▶ Exercise aim: Look below for the line with "middle tip: (171, 77)", and from there restate every line word for word until the entries end.

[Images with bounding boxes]
════════

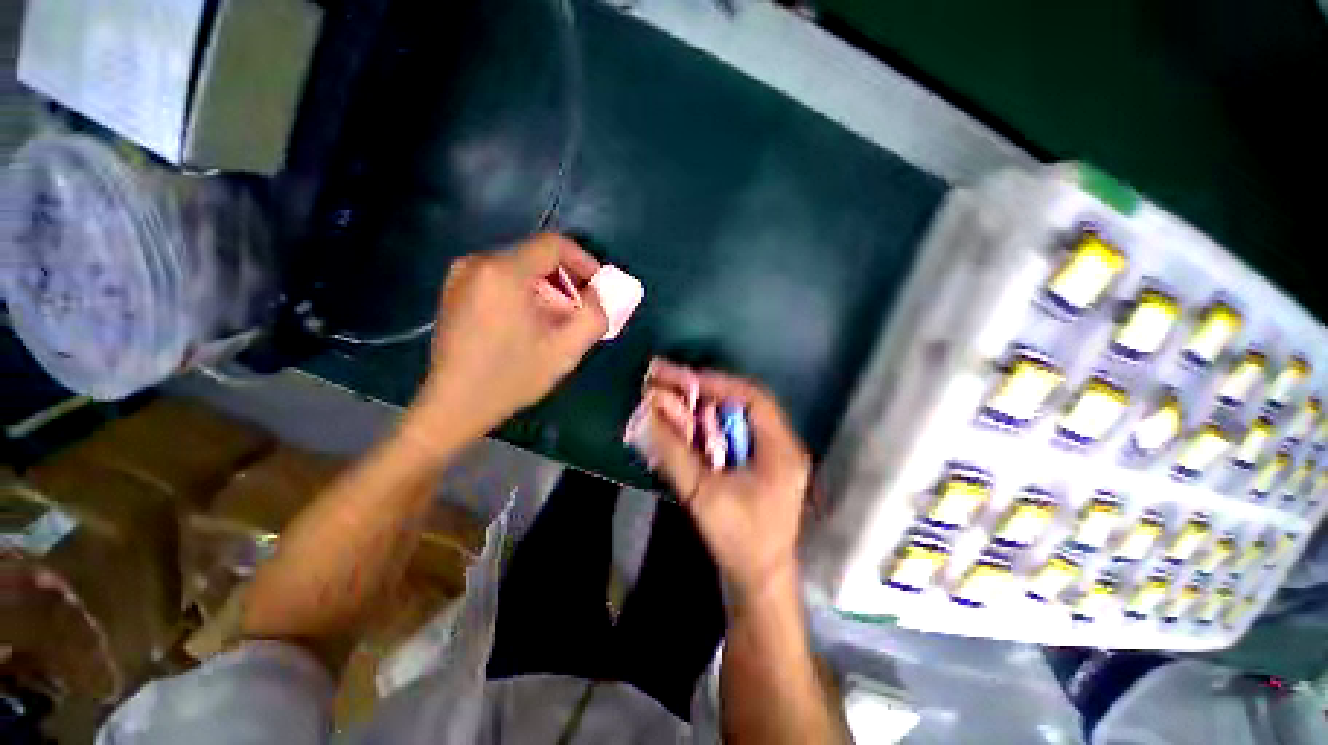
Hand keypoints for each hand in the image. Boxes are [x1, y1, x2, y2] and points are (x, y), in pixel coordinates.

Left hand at [411, 234, 607, 441]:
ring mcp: (461, 276)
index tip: (598, 286)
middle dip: (566, 280)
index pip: (554, 245)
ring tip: (557, 320)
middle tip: (580, 309)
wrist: (454, 405)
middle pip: (536, 257)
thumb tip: (599, 295)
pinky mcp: (455, 291)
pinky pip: (501, 280)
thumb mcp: (566, 350)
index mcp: (504, 272)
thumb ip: (595, 316)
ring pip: (520, 269)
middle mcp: (478, 263)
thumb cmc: (512, 377)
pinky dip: (524, 293)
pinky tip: (530, 323)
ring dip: (547, 289)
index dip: (584, 261)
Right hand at [640, 361, 811, 600]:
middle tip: (670, 379)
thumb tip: (648, 414)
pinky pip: (731, 434)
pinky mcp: (757, 465)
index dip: (717, 383)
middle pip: (742, 403)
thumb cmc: (738, 540)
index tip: (684, 377)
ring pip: (734, 418)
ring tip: (671, 395)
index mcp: (781, 448)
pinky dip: (706, 426)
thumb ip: (675, 453)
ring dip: (703, 407)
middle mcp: (780, 444)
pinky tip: (685, 423)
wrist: (758, 582)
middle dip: (704, 391)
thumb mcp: (704, 495)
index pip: (752, 397)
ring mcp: (770, 455)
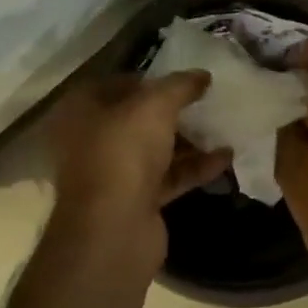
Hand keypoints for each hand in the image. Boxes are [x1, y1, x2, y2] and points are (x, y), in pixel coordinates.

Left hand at [47, 72, 231, 272]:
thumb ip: (180, 86)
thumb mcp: (155, 107)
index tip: (182, 79)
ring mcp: (112, 174)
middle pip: (136, 118)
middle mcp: (91, 141)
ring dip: (188, 140)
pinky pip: (168, 177)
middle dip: (173, 111)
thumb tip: (202, 75)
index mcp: (81, 111)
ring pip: (154, 149)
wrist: (114, 232)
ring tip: (223, 126)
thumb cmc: (123, 154)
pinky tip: (226, 157)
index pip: (115, 84)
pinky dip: (194, 168)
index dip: (149, 79)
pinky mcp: (135, 201)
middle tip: (206, 101)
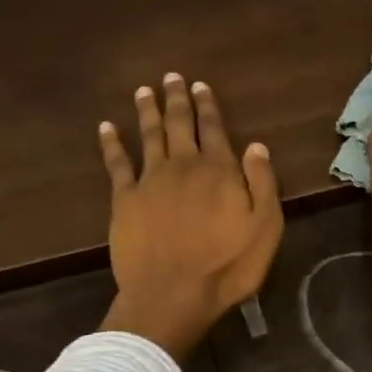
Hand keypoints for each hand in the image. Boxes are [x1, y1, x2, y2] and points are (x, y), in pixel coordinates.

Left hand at [97, 73, 282, 360]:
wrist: (172, 294)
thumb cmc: (226, 267)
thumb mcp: (264, 229)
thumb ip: (262, 184)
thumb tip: (257, 146)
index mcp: (219, 171)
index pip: (214, 129)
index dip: (208, 107)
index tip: (201, 86)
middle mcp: (183, 166)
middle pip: (179, 124)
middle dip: (177, 99)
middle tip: (171, 77)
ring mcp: (150, 180)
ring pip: (149, 135)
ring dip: (147, 111)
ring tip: (143, 91)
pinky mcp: (124, 199)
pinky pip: (116, 163)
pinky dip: (111, 143)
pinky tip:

════════

▶ Answer for this exercise:
middle tip: (171, 77)
ring mcp: (150, 180)
ring pip: (149, 135)
ring dip: (147, 111)
ring tip: (143, 91)
pinky mcp: (124, 199)
pinky pip: (116, 163)
pinky dip: (111, 143)
pinky tip:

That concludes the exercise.